La culture, c’est la contradiction, dit-il, et la révolte. La force de la révolte devait se mesurer à l’intensité de l’oppression. Tant qu’il y avait de la résistance il y avait aussi de la culture. Dans le silence, dans l’acceptation, la culture disparaît, il n’y a plus que le cérémonial, le rituel.
Tandis que les uns n’admettraient pas un front unitaire contre le fascisme, il y en avait d’autres comme les vieux syndicalistes Krebs et Mugrauer, qui voulaient travailler avec le parti communiste. Les deux groupes s’efforceraient de gagner les travailleurs, ici dans le but d’accaparer le plus possible ce qui existait encore, de faire du Front ouvrier allemand la base de la reconstruction des syndicats, là avec l’intention d’éliminer tout ce qui avait conduit à la naissance du fascisme et de faire surgir de nouvelles organisations sociales. Tarnow et Stechert étaient les plus connus parmi les publicistes sociaux-démocrates. En réalité, l’ensemble de la section du parti était composé d’un centre intellectuel.
L’Alliance ne durerait que jusqu’au jour de la paix. Après la destruction des forces de la clandestinité et l’épuisement de la plus grande partie de l’opposition bourgeoise, les politiciens communistes en exil se retrouvaient seuls à travailler pour un Front uni et, du même coup, pour un État allemand uni.
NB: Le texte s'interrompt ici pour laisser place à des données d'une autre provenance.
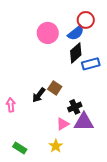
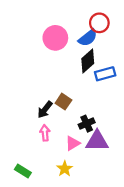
pink arrow: (11, 105) -> (45, 133), moved

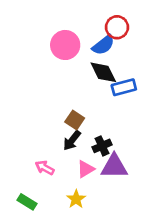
black diamond: (88, 61) -> (103, 72), turned -75
black arrow: (45, 110) -> (72, 140), moved
pink arrow: (45, 133) -> (45, 168), moved, turned -56

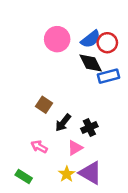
red circle: (117, 27) -> (107, 43), moved
brown square: (75, 120) -> (44, 105), moved
purple triangle: (114, 166) -> (91, 173), moved, turned 30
Du fait que les sociaux-démocrates qui voulaient travailler avec eux étaient devenus de plus en plus rares, l’image du Front ne pouvait que porter la marque que lui donnait le parti communiste. Lorsqu’on parlait maintenant d’un Front révolutionnaire antifasciste, ce n’était pas l’expression d’un désir devant l’incertitude quant à l’évolution du pays, mais le signe d’une lutte des classes élargie, entre l’impérialisme et les forces socialistes. Dans ces débats les communistes devaient s’assurer leur place. La nécessité de convaincre quiconque serait encore prêt pour une alliance justifiait l’idéologie qui empiétait sur les activités du Bund.